What lines in the records below contain the string "Statutes"? Copy every one.

Records provided:

^^^^

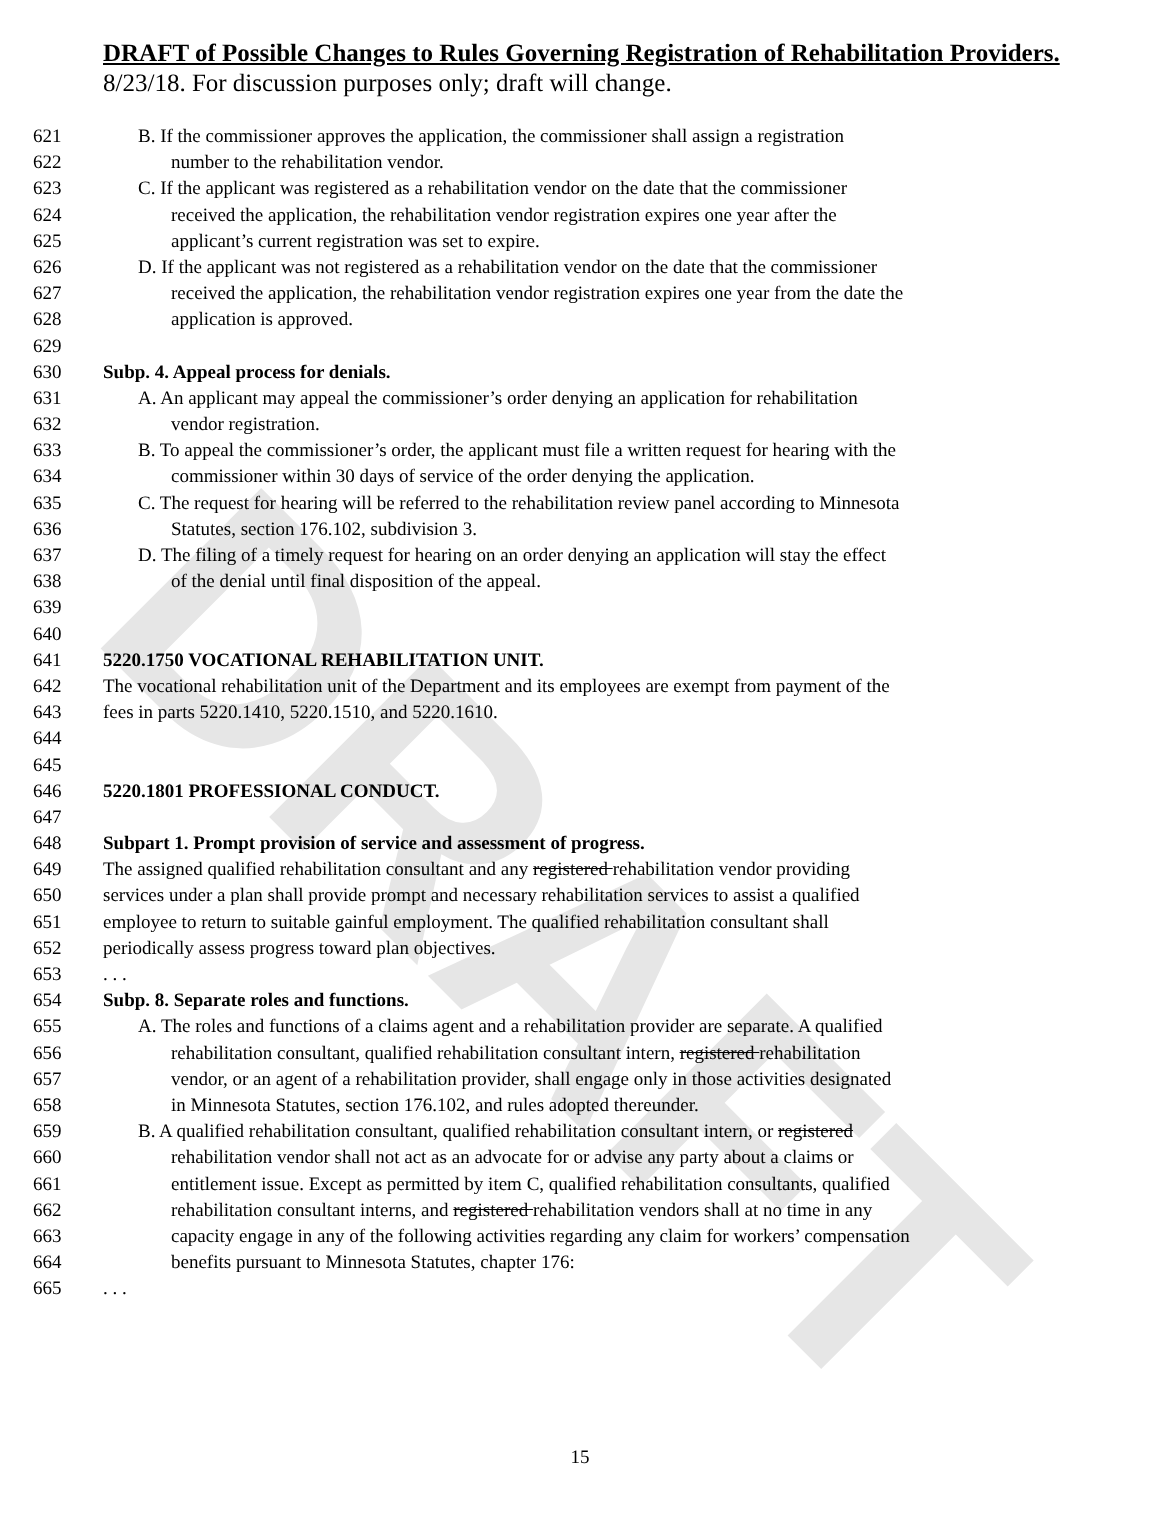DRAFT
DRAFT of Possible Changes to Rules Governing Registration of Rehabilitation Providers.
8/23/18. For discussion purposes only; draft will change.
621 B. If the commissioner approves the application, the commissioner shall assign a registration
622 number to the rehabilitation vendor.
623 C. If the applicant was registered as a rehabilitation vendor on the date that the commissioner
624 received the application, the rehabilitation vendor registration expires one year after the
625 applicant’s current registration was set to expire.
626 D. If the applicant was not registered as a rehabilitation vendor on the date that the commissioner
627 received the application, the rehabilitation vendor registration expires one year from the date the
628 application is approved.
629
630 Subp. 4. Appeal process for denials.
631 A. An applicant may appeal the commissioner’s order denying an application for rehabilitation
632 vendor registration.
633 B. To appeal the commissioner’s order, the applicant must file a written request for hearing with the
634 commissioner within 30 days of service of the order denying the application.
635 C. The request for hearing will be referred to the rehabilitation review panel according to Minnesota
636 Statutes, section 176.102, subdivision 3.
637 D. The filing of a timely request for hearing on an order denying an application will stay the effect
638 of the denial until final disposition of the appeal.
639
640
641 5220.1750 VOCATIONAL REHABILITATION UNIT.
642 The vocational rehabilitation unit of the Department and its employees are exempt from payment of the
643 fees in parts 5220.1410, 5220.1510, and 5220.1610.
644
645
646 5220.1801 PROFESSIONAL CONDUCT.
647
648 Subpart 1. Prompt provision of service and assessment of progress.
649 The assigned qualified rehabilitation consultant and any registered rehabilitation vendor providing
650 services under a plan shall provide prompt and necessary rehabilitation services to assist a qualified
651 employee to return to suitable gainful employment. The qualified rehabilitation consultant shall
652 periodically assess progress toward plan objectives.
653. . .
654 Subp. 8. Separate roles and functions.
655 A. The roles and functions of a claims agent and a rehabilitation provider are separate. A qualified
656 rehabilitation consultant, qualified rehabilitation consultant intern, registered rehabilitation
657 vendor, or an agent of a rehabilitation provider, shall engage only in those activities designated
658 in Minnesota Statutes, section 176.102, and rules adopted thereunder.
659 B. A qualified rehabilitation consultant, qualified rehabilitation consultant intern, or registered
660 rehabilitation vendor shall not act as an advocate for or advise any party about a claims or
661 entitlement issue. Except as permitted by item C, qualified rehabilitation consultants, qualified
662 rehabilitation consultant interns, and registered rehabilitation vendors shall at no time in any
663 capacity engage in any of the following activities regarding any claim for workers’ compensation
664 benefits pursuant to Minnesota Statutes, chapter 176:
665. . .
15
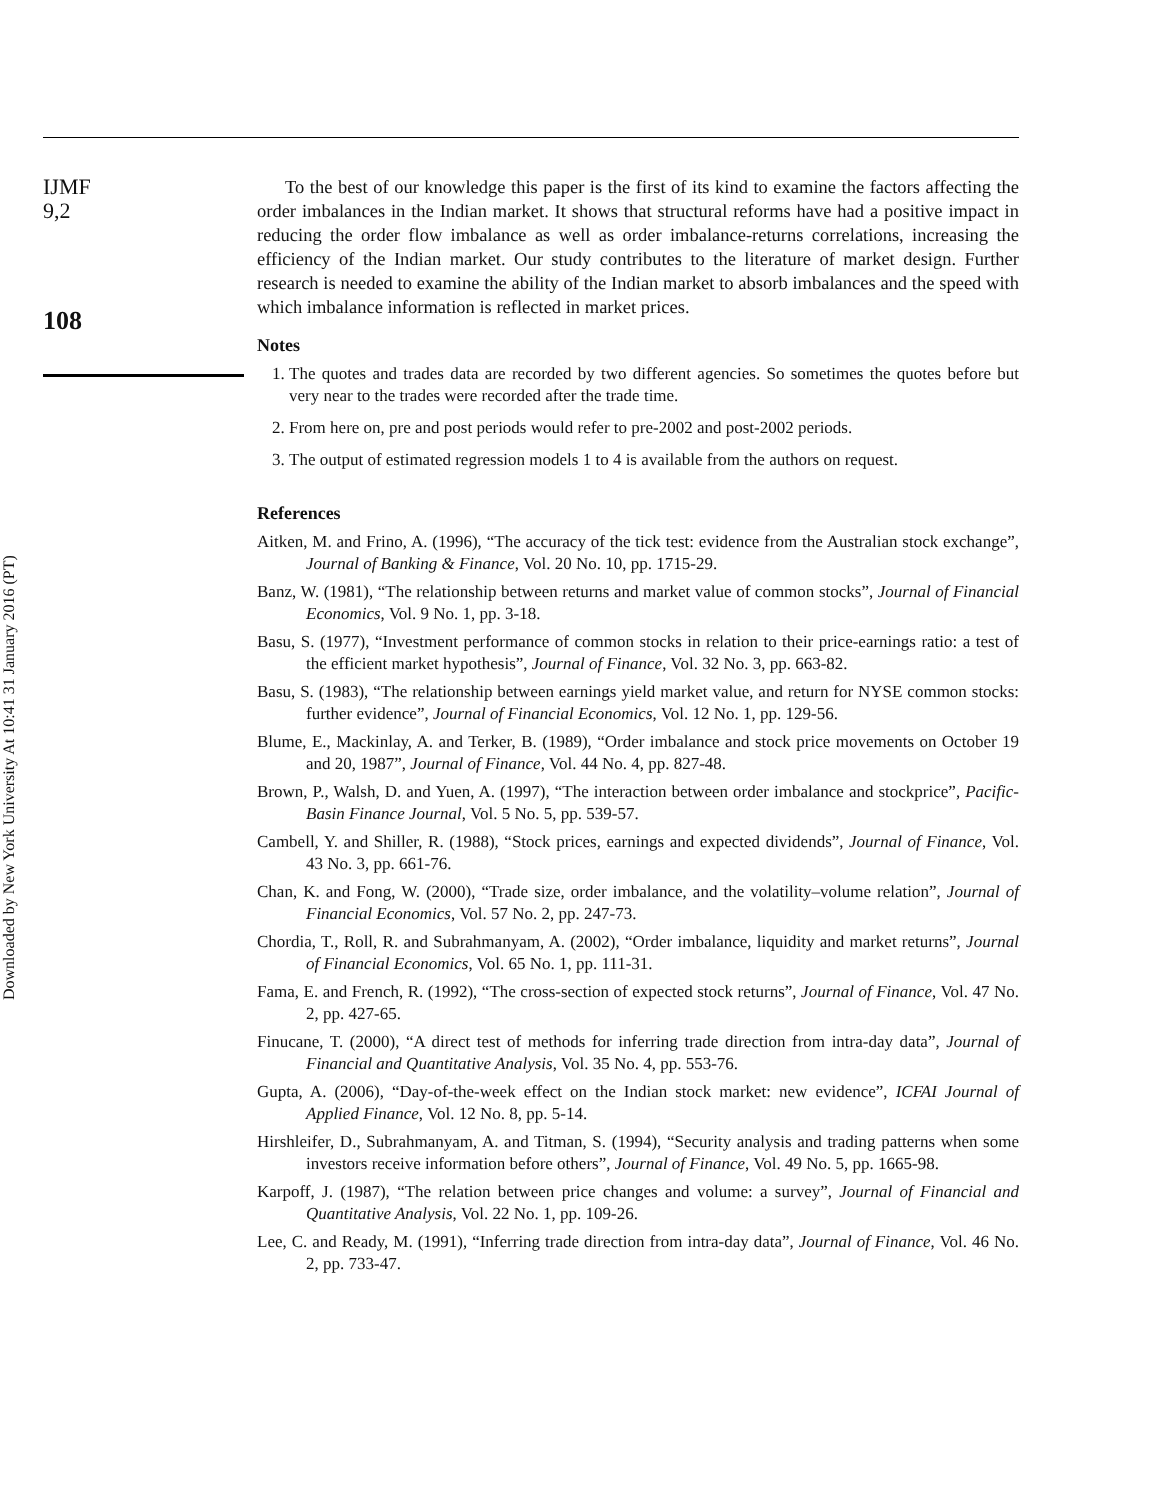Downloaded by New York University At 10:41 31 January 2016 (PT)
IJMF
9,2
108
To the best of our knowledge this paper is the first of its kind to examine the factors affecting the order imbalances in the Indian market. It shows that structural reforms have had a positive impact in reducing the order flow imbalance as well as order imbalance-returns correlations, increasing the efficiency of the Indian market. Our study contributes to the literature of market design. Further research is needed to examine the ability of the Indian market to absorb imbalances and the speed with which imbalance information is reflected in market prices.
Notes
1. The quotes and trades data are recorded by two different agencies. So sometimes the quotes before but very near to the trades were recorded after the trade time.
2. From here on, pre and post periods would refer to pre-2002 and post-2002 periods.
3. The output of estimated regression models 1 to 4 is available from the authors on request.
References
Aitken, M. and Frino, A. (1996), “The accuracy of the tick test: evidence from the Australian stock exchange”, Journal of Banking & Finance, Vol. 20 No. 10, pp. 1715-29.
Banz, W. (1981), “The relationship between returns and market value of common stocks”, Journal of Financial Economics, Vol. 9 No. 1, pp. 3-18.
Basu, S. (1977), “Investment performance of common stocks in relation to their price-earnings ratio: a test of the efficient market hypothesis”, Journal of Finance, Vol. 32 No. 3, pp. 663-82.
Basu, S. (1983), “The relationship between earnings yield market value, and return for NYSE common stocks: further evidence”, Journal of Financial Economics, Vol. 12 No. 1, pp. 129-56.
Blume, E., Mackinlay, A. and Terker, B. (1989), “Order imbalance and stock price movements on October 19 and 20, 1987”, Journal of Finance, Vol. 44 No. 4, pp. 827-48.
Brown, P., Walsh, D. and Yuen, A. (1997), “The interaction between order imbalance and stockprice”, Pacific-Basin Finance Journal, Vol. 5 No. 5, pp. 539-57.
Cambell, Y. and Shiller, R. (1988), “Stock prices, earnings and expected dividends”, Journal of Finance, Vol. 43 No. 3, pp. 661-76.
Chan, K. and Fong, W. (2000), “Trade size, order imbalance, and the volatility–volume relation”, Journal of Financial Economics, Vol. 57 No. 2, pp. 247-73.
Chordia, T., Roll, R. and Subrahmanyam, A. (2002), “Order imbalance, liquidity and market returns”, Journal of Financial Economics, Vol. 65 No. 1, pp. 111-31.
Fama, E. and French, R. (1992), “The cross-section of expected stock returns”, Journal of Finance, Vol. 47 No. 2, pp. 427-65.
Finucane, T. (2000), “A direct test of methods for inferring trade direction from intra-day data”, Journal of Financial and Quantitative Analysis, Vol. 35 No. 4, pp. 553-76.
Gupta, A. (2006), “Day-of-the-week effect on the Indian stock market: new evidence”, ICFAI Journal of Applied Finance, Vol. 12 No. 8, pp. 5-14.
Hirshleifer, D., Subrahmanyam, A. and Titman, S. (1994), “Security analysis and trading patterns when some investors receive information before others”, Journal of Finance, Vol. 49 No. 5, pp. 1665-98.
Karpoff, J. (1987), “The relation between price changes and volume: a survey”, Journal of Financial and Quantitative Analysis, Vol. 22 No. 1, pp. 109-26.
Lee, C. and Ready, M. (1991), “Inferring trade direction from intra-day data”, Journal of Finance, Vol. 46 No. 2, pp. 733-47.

^^^^

Task output:
636 Statutes, section 176.102, subdivision 3.
658 in Minnesota Statutes, section 176.102, and rules adopted thereunder.
664 benefits pursuant to Minnesota Statutes, chapter 176:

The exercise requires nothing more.